Image by Adrian from Pixabay, scaled
Schooling is a critical component of a child’s upbringing. Whether it’s a private school, homeschool, or a public school, the purpose of education is to turn a young man or woman into a sharpened and well-educated American. For more than half a century, though, the true purpose of schooling, which is education, has been undermined by a different purpose: therapy. This is something Phyllis Schlafly recognized and stood strongly against.
In a 1990 speech titled ‘How Therapy Replaced Academics,’ Phyllis explained: “Starting back in the 1970s, there was a shift in the public schools away from the basics, away from subject content, toward a policy of probing the students’ feelings and attitudes and opinions and emotions.”
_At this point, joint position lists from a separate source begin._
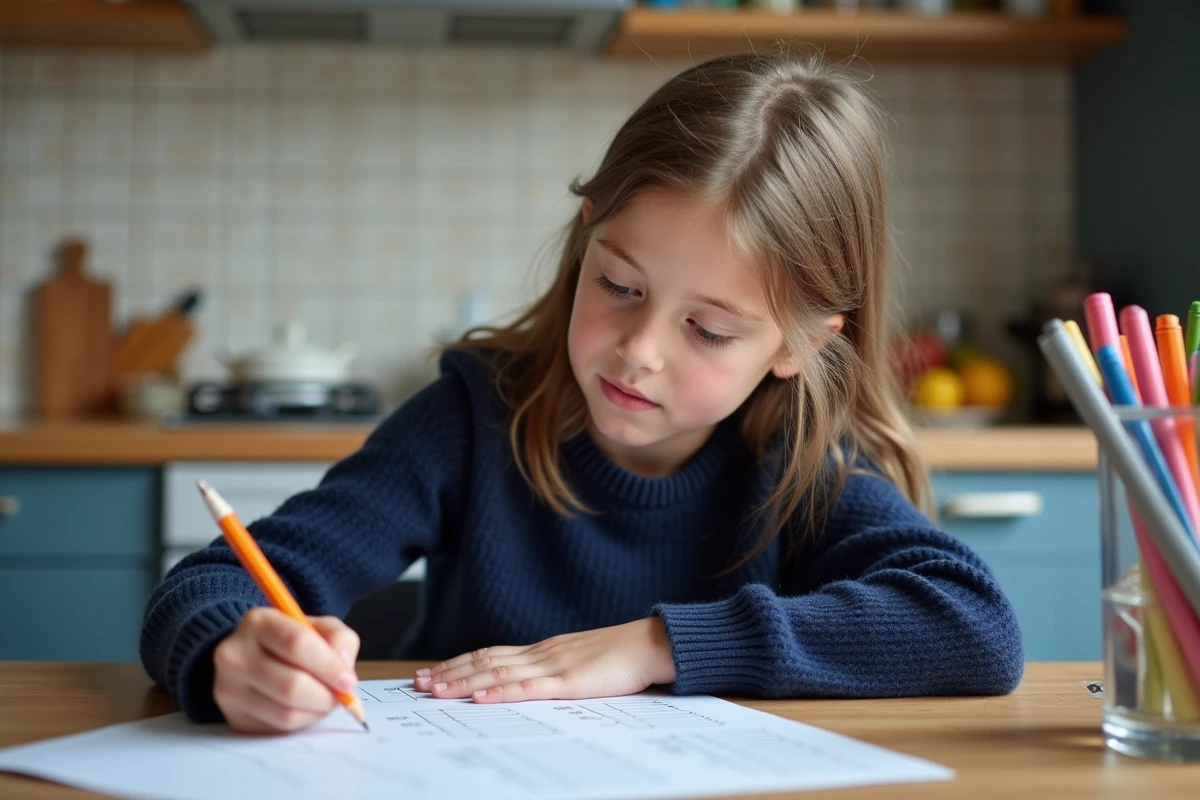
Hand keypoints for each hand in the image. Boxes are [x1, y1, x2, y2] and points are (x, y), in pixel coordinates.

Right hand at [212, 607, 360, 732]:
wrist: (253, 658)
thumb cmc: (292, 641)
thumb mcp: (319, 627)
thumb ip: (339, 639)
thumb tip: (343, 668)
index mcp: (258, 622)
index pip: (297, 644)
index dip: (329, 666)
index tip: (348, 681)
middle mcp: (234, 654)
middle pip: (291, 685)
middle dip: (326, 696)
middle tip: (340, 697)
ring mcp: (228, 689)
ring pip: (285, 713)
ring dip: (316, 712)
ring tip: (324, 701)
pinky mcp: (233, 717)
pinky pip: (277, 729)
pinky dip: (302, 722)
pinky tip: (305, 709)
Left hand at [413, 617, 675, 702]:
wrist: (651, 645)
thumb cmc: (621, 657)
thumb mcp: (580, 662)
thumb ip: (554, 671)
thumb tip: (529, 682)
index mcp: (544, 649)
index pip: (491, 654)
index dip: (459, 663)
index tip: (432, 672)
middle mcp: (541, 653)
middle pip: (485, 662)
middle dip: (449, 673)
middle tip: (418, 684)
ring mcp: (553, 666)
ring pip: (497, 674)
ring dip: (463, 683)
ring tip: (435, 691)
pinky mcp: (568, 682)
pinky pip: (527, 688)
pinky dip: (499, 692)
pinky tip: (479, 697)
“The public school classroom,” Phyllis said, “became a place, not for learning, but for treating social problems. This was not done by a counselor on a one-on-one basis of troubled children.” Schooling became a kind of group therapy “of this captive group of minors. Nobody, of course, had consented to this type of therapy — not the students or the parents or the Taxpayers.”
The Federal Government tried to solve this issue in 1978 with the Pupil Protection Act. However, it hasn’t done the trick.
“Because of the opposition of the education establishment of this law, it took six years for the regulations to be promulgated,” Phyllis said. In 1990, when Phyllis gave her speech, the law still had not seen enforcement. “At the same time, the problem that this law addressed has become pervasive. Some professionals even talk openly about what they call the “therapeutic classroom.””
Today, the same issue rears its ugly head in the form of Social and Emotional Learning, also called SEL. This is the same therapeutic classroom style that robs children of the education they deserve, instead replacing it with intrusive therapeutic techniques. It is high time that schooling be restored to its true purpose: educating students.